▶ **What the task requires**
Copy every line of the material below word for word, with no changes.

▶ **Source material**
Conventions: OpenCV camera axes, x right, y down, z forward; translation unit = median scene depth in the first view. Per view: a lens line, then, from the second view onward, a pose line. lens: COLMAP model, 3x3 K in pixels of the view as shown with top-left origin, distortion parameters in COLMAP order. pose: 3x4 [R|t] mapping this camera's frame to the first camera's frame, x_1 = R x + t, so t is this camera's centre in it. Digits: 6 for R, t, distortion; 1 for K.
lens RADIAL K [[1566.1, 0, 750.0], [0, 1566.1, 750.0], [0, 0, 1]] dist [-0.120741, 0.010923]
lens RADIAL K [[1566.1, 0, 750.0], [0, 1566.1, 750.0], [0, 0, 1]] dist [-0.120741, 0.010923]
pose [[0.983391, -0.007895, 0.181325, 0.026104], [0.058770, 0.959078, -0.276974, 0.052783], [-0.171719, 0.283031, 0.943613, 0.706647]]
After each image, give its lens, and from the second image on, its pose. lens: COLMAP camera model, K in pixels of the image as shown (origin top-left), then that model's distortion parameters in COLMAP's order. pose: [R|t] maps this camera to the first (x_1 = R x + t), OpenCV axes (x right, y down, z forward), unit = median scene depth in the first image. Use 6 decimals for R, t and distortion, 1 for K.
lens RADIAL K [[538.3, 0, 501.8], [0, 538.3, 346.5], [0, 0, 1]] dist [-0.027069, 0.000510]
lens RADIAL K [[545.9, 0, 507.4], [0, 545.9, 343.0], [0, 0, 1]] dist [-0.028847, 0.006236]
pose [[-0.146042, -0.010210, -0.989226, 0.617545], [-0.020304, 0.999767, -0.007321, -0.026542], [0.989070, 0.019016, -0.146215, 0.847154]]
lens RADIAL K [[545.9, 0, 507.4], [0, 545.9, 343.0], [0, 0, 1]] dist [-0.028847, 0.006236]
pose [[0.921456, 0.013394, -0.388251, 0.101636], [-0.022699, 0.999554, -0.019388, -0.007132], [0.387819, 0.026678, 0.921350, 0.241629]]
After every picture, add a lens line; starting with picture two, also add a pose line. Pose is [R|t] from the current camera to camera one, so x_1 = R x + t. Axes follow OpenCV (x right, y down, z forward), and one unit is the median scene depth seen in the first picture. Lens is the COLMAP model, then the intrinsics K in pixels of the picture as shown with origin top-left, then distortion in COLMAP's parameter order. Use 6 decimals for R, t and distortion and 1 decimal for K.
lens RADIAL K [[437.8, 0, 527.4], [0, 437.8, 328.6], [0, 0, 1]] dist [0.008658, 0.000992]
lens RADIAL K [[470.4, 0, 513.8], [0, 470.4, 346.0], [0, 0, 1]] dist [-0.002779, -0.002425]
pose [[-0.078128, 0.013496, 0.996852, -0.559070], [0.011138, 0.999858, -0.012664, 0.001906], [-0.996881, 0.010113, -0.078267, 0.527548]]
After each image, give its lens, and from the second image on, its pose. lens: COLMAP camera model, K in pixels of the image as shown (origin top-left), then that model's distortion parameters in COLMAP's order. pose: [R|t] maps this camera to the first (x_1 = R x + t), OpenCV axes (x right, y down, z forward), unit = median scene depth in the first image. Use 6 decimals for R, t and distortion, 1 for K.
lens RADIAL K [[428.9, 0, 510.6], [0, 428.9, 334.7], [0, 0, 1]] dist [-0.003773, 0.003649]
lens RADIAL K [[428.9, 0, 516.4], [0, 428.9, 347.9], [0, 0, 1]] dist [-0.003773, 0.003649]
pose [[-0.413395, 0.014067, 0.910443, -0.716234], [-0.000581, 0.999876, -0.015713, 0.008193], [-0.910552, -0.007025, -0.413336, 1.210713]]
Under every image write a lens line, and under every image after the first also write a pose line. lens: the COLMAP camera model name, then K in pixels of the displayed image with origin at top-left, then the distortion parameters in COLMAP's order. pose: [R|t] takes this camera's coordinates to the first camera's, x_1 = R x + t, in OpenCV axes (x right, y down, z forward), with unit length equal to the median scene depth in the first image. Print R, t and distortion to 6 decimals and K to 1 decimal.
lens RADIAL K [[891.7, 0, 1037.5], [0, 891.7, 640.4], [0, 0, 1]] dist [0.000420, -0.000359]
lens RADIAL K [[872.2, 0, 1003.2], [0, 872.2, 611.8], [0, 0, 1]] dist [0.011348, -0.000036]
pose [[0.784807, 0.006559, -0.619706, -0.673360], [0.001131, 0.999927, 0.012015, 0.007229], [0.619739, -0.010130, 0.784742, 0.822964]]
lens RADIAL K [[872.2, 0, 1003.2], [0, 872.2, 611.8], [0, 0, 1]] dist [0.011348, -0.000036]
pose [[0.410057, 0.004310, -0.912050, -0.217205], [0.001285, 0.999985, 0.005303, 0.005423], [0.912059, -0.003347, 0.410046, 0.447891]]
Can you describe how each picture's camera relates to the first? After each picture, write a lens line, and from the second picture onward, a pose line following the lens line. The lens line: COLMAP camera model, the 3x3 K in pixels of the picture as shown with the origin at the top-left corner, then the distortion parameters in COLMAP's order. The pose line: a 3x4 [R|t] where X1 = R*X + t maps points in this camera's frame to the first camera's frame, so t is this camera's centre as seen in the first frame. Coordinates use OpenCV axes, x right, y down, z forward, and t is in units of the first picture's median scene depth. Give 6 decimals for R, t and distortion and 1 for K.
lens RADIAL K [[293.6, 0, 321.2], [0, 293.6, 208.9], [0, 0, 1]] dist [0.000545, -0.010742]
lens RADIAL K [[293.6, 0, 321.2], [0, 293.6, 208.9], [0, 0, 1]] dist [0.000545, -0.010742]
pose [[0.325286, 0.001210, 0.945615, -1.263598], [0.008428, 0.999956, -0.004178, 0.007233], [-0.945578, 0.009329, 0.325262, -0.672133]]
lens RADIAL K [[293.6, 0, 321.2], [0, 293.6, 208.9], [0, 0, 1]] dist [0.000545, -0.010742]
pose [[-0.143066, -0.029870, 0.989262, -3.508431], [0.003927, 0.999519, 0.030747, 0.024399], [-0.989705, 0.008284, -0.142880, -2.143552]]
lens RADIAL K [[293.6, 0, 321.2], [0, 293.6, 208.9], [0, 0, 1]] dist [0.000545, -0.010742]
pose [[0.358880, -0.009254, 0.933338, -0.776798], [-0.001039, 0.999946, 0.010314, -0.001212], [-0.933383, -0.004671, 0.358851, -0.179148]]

▶ **Finished task**
Conventions: OpenCV camera axes, x right, y down, z forward; translation unit = median scene depth in the first view. Per view: a lens line, then, from the second view onward, a pose line. lens: COLMAP model, 3x3 K in pixels of the view as shown with top-left origin, distortion parameters in COLMAP order. pose: 3x4 [R|t] mapping this camera's frame to the first camera's frame, x_1 = R x + t, so t is this camera's centre in it. Digits: 6 for R, t, distortion; 1 for K.
lens RADIAL K [[1566.1, 0, 750.0], [0, 1566.1, 750.0], [0, 0, 1]] dist [-0.120741, 0.010923]
lens RADIAL K [[1566.1, 0, 750.0], [0, 1566.1, 750.0], [0, 0, 1]] dist [-0.120741, 0.010923]
pose [[0.983391, -0.007895, 0.181325, 0.026104], [0.058770, 0.959078, -0.276974, 0.052783], [-0.171719, 0.283031, 0.943613, 0.706647]]
After each image, give its lens, and from the second image on, its pose. lens: COLMAP camera model, K in pixels of the image as shown (origin top-left), then that model's distortion parameters in COLMAP's order. pose: [R|t] maps this camera to the first (x_1 = R x + t), OpenCV axes (x right, y down, z forward), unit = median scene depth in the first image. Use 6 decimals for R, t and distortion, 1 for K.
lens RADIAL K [[538.3, 0, 501.8], [0, 538.3, 346.5], [0, 0, 1]] dist [-0.027069, 0.000510]
lens RADIAL K [[545.9, 0, 507.4], [0, 545.9, 343.0], [0, 0, 1]] dist [-0.028847, 0.006236]
pose [[-0.146042, -0.010210, -0.989226, 0.617545], [-0.020304, 0.999767, -0.007321, -0.026542], [0.989070, 0.019016, -0.146215, 0.847154]]
lens RADIAL K [[545.9, 0, 507.4], [0, 545.9, 343.0], [0, 0, 1]] dist [-0.028847, 0.006236]
pose [[0.921456, 0.013394, -0.388251, 0.101636], [-0.022699, 0.999554, -0.019388, -0.007132], [0.387819, 0.026678, 0.921350, 0.241629]]
After every picture, add a lens line; starting with picture two, also add a pose line. Pose is [R|t] from the current camera to camera one, so x_1 = R x + t. Axes follow OpenCV (x right, y down, z forward), and one unit is the median scene depth seen in the first picture. Lens is the COLMAP model, then the intrinsics K in pixels of the picture as shown with origin top-left, then distortion in COLMAP's parameter order. Use 6 decimals for R, t and distortion and 1 decimal for K.
lens RADIAL K [[437.8, 0, 527.4], [0, 437.8, 328.6], [0, 0, 1]] dist [0.008658, 0.000992]
lens RADIAL K [[470.4, 0, 513.8], [0, 470.4, 346.0], [0, 0, 1]] dist [-0.002779, -0.002425]
pose [[-0.078128, 0.013496, 0.996852, -0.559070], [0.011138, 0.999858, -0.012664, 0.001906], [-0.996881, 0.010113, -0.078267, 0.527548]]
After each image, give its lens, and from the second image on, its pose. lens: COLMAP camera model, K in pixels of the image as shown (origin top-left), then that model's distortion parameters in COLMAP's order. pose: [R|t] maps this camera to the first (x_1 = R x + t), OpenCV axes (x right, y down, z forward), unit = median scene depth in the first image. Use 6 decimals for R, t and distortion, 1 for K.
lens RADIAL K [[428.9, 0, 510.6], [0, 428.9, 334.7], [0, 0, 1]] dist [-0.003773, 0.003649]
lens RADIAL K [[428.9, 0, 516.4], [0, 428.9, 347.9], [0, 0, 1]] dist [-0.003773, 0.003649]
pose [[-0.413395, 0.014067, 0.910443, -0.716234], [-0.000581, 0.999876, -0.015713, 0.008193], [-0.910552, -0.007025, -0.413336, 1.210713]]
Under every image write a lens line, and under every image after the first also write a pose line. lens: the COLMAP camera model name, then K in pixels of the displayed image with origin at top-left, then the distortion parameters in COLMAP's order. pose: [R|t] takes this camera's coordinates to the first camera's, x_1 = R x + t, in OpenCV axes (x right, y down, z forward), with unit length equal to the median scene depth in the first image. Print R, t and distortion to 6 decimals and K to 1 decimal.
lens RADIAL K [[891.7, 0, 1037.5], [0, 891.7, 640.4], [0, 0, 1]] dist [0.000420, -0.000359]
lens RADIAL K [[872.2, 0, 1003.2], [0, 872.2, 611.8], [0, 0, 1]] dist [0.011348, -0.000036]
pose [[0.784807, 0.006559, -0.619706, -0.673360], [0.001131, 0.999927, 0.012015, 0.007229], [0.619739, -0.010130, 0.784742, 0.822964]]
lens RADIAL K [[872.2, 0, 1003.2], [0, 872.2, 611.8], [0, 0, 1]] dist [0.011348, -0.000036]
pose [[0.410057, 0.004310, -0.912050, -0.217205], [0.001285, 0.999985, 0.005303, 0.005423], [0.912059, -0.003347, 0.410046, 0.447891]]
Can you describe how each picture's camera relates to the first? After each picture, write a lens line, and from the second picture onward, a pose line following the lens line. The lens line: COLMAP camera model, the 3x3 K in pixels of the picture as shown with the origin at the top-left corner, then the distortion parameters in COLMAP's order. The pose line: a 3x4 [R|t] where X1 = R*X + t maps points in this camera's frame to the first camera's frame, so t is this camera's centre as seen in the first frame. Coordinates use OpenCV axes, x right, y down, z forward, and t is in units of the first picture's median scene depth. Give 6 decimals for R, t and distortion and 1 for K.
lens RADIAL K [[293.6, 0, 321.2], [0, 293.6, 208.9], [0, 0, 1]] dist [0.000545, -0.010742]
lens RADIAL K [[293.6, 0, 321.2], [0, 293.6, 208.9], [0, 0, 1]] dist [0.000545, -0.010742]
pose [[0.325286, 0.001210, 0.945615, -1.263598], [0.008428, 0.999956, -0.004178, 0.007233], [-0.945578, 0.009329, 0.325262, -0.672133]]
lens RADIAL K [[293.6, 0, 321.2], [0, 293.6, 208.9], [0, 0, 1]] dist [0.000545, -0.010742]
pose [[-0.143066, -0.029870, 0.989262, -3.508431], [0.003927, 0.999519, 0.030747, 0.024399], [-0.989705, 0.008284, -0.142880, -2.143552]]
lens RADIAL K [[293.6, 0, 321.2], [0, 293.6, 208.9], [0, 0, 1]] dist [0.000545, -0.010742]
pose [[0.358880, -0.009254, 0.933338, -0.776798], [-0.001039, 0.999946, 0.010314, -0.001212], [-0.933383, -0.004671, 0.358851, -0.179148]]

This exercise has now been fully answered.